The Stranger
- First edition (US)
- Author: Harlan Coben
- Language: English
- Genre: Mystery, thriller
- Published: 2015
- Publisher: E. P. Dutton (US) Orion Books (UK)
- Publication place: United States
- Media type: Print (hardback, paperback)
- Pages: 386 (Dutton hardcover)

= The Stranger (Coben novel) =

2015 American mystery novel

The Stranger is the 14th stand-alone novel by American crime writer Harlan Coben. The novel was first published in March 2015.
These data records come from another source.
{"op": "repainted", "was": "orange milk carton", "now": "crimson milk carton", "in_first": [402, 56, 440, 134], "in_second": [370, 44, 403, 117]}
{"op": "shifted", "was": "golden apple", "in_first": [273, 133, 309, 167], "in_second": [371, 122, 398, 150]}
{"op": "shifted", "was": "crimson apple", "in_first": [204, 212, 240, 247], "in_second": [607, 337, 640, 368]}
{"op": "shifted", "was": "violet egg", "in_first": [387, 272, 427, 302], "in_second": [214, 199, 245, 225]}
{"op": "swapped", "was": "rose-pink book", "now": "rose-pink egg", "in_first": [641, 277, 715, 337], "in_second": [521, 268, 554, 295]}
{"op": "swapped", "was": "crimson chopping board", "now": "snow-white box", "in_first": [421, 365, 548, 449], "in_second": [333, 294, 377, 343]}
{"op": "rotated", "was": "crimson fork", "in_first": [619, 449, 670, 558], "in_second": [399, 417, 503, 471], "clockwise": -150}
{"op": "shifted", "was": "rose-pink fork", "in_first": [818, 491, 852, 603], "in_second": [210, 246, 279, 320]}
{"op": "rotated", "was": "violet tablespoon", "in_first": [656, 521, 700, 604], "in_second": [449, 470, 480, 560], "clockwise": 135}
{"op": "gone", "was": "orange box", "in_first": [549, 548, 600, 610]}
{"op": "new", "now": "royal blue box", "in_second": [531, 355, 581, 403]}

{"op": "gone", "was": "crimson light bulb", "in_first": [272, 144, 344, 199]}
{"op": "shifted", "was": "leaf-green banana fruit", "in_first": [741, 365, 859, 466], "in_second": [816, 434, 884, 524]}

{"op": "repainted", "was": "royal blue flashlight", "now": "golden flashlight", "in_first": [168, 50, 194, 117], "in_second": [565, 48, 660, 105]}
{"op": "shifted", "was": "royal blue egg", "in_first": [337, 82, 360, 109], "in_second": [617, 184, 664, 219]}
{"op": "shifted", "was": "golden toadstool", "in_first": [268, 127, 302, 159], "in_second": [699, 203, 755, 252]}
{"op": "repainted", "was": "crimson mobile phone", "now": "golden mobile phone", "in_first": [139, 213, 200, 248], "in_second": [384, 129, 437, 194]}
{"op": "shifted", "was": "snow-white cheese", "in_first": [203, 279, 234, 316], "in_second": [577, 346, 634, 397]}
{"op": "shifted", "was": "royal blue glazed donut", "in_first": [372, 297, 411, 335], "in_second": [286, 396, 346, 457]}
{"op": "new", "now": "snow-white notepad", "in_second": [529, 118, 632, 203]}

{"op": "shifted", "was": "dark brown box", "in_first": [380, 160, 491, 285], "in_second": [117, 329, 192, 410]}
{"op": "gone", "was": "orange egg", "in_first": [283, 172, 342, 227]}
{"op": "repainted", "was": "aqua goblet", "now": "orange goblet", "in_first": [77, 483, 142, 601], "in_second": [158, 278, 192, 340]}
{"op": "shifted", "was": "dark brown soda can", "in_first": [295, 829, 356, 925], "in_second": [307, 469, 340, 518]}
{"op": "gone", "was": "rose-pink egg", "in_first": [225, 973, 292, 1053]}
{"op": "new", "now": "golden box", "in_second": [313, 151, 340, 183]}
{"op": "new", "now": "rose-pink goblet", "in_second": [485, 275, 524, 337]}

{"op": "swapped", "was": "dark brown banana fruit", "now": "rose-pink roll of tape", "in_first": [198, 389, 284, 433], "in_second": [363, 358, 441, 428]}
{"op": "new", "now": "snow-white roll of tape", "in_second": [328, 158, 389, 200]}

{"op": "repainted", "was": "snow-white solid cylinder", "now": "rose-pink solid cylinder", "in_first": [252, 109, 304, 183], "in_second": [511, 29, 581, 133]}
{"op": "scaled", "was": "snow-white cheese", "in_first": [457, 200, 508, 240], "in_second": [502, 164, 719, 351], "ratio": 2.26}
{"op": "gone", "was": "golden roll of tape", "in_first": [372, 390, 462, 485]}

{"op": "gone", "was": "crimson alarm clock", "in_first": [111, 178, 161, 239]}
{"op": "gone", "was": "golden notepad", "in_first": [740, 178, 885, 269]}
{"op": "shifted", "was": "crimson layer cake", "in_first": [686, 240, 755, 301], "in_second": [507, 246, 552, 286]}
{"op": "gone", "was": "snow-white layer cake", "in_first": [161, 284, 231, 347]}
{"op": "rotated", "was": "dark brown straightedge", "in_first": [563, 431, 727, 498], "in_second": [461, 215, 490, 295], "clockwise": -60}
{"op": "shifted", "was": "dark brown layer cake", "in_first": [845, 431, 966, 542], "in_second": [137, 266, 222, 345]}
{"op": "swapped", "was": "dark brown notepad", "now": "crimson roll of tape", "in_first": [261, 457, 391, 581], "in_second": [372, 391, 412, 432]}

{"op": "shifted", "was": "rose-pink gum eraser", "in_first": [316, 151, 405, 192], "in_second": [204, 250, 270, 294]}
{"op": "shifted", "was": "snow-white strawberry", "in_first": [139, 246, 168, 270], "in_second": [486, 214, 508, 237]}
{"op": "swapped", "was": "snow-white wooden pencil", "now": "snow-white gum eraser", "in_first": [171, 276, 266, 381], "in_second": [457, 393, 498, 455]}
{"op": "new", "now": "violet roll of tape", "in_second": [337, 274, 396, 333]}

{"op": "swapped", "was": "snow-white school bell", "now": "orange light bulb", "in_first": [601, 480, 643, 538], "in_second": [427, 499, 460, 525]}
The novel was made into a British television limited series of the same title that was released on Netflix in January 2020.

==Plot summary==
The Stranger can appear anywhere and speak to anyone. While his identity and motives are unknown, his information is undeniably accurate. Adam Price, living the American dream with a beautiful wife, two sons, and a well-paying job, encounters The Stranger, who tells him a devastating secret about his wife, Corinne. But that is only the beginning of Adam's problems. Corinne explains that there is more to her deception than appears on the surface, and wants to meet Adam alone to discuss it. She never shows up for the meeting and seems to have disappeared. More secrets are discovered to have been revealed or leveraged by The Stranger, threatening to not only ruin lives, but end them.